▶ _Exercícios propostos_
1. Enumere todas as funções dos princípios citadas no trecho sobre os princípios constitucionais.
2. Transcreva fielmente, do trecho sobre os princípios constitucionais, o segmento que vai de "Consequência direta desta" até "o estrito legalismo.".

━━ Trecho do documento ━━

É importante salientar que os princípios, enquanto fundamentos vinculantes de conduta, pautam não somente a ação do legislador constituído, mas também do administrador, do juiz e de todos as pessoas (físicas e jurídicas, públicas e privadas) que compõe a sociedade política. À função fundamentadora, podem ser acrescidas as funções: orientadora da interpretação e fonte subsidiária.
4.2 Função Orientadora da Interpretação
A função orientadora de interpretação tem como características o delineamento de traços norteadores, que condensam os postulados básicos consagrados na Constituição, os quais refletem a vontade do constituinte, à época de sua elaboração.
Esta função, desenvolvida pelos princípios, decorre de sua função fundamentadora do direito, pois se as leis são informadas ou fundamentadas nos princípios, então devem ser interpretadas de acordo com os mesmos, porque são eles que dão sentido às normas. Os princípios servem, pois, de guia e orientação na busca de sentido e alcance das normas, nestas englobadas as regras.
Consequência direta desta função dos princípios constitucionais, é a constatação de que não são estes que se movem no âmbito da lei, mas a lei que se move no âmbito daqueles.
A cada dia, a função interpretativa dos princípios vem ganhando a sua importância devida, tanto que na atualidade, é bastante fácil encontrar decisões judiciais, inclusive do Pretório Excelso, unicamente fundamentada em princípios, objetivando a concretização da Justiça, deixando de lado o estrito legalismo.

━━━
━━ Dados fornecidos ━━

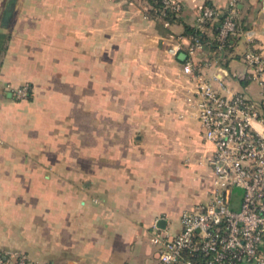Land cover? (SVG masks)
<instances>
[{"label":"crops","instance_id":"1","mask_svg":"<svg viewBox=\"0 0 264 264\" xmlns=\"http://www.w3.org/2000/svg\"><path fill=\"white\" fill-rule=\"evenodd\" d=\"M174 1L179 18L164 27L145 0H0V251L37 264H157L152 224L177 232L183 210L207 200L212 146L184 59L162 40L195 26L204 4H232L227 46L194 61L219 93L258 98L240 76L246 51L264 56V0ZM23 84L29 100L10 92Z\"/></svg>","mask_w":264,"mask_h":264},{"label":"built area","instance_id":"2","mask_svg":"<svg viewBox=\"0 0 264 264\" xmlns=\"http://www.w3.org/2000/svg\"><path fill=\"white\" fill-rule=\"evenodd\" d=\"M161 1L175 15L182 10L179 2ZM148 9L146 3L149 18ZM220 18L213 52L223 49L237 30L232 4L226 10L204 4L195 20L198 31L206 32L207 23ZM170 25L163 20L164 27ZM162 43L173 57L185 54L184 70L191 84L187 100L195 107L203 139L212 146L208 163L213 177L209 197L183 210L177 232L168 224L160 227V219L152 224L150 242L157 264H264V56L252 48L246 51L247 74L240 76L257 84L259 97L241 92L227 96L198 71L194 58L205 45L197 35H171ZM10 92L18 100L26 99L29 86ZM0 264L37 263L22 252L0 251Z\"/></svg>","mask_w":264,"mask_h":264},{"label":"trees","instance_id":"3","mask_svg":"<svg viewBox=\"0 0 264 264\" xmlns=\"http://www.w3.org/2000/svg\"><path fill=\"white\" fill-rule=\"evenodd\" d=\"M145 1L149 5V9L147 11L149 18L159 23L160 25L163 26V20H168L171 24L178 20L180 13L178 15H175L168 8L164 9L163 3L161 0H145ZM221 20L222 18H220L217 21L207 23L208 30L211 31L212 37L208 36L207 32L198 31L196 26H185L183 35L184 36H188L190 34L197 35L202 40L205 46H208L211 50H214L217 48V45H218V42L216 40V35L218 32ZM229 39L230 37L228 38V41L226 42V45L224 46V48L227 46ZM5 49H6L5 42L0 41V52H4ZM27 85L29 86V94L26 99H22V100H27V99L29 100L31 98V87L29 84Z\"/></svg>","mask_w":264,"mask_h":264},{"label":"water","instance_id":"4","mask_svg":"<svg viewBox=\"0 0 264 264\" xmlns=\"http://www.w3.org/2000/svg\"><path fill=\"white\" fill-rule=\"evenodd\" d=\"M177 57H178V59L183 60V59L185 58V54H184V53H179V54L177 55ZM165 224H166V221H165L164 219H160V220L158 221V225H159L160 227H164Z\"/></svg>","mask_w":264,"mask_h":264},{"label":"rangeland","instance_id":"5","mask_svg":"<svg viewBox=\"0 0 264 264\" xmlns=\"http://www.w3.org/2000/svg\"><path fill=\"white\" fill-rule=\"evenodd\" d=\"M236 193H237V197H236V199L238 200L239 199V195H240V193H241V190L240 189H238L237 191H236ZM237 205V204H236ZM236 205H234L235 207H233V209L234 210H236L237 209V206Z\"/></svg>","mask_w":264,"mask_h":264}]
</instances>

━━━

▶ _Respostas_
1.
- Função fundamentadora
- Função orientadora da interpretação
- Função de fonte subsidiária

2.
Consequência direta desta função dos princípios constitucionais, é a constatação de que não são estes que se movem no âmbito da lei, mas a lei que se move no âmbito daqueles.
A cada dia, a função interpretativa dos princípios vem ganhando a sua importância devida, tanto que na atualidade, é bastante fácil encontrar decisões judiciais, inclusive do Pretório Excelso, unicamente fundamentada em princípios, objetivando a concretização da Justiça, deixando de lado o estrito legalismo.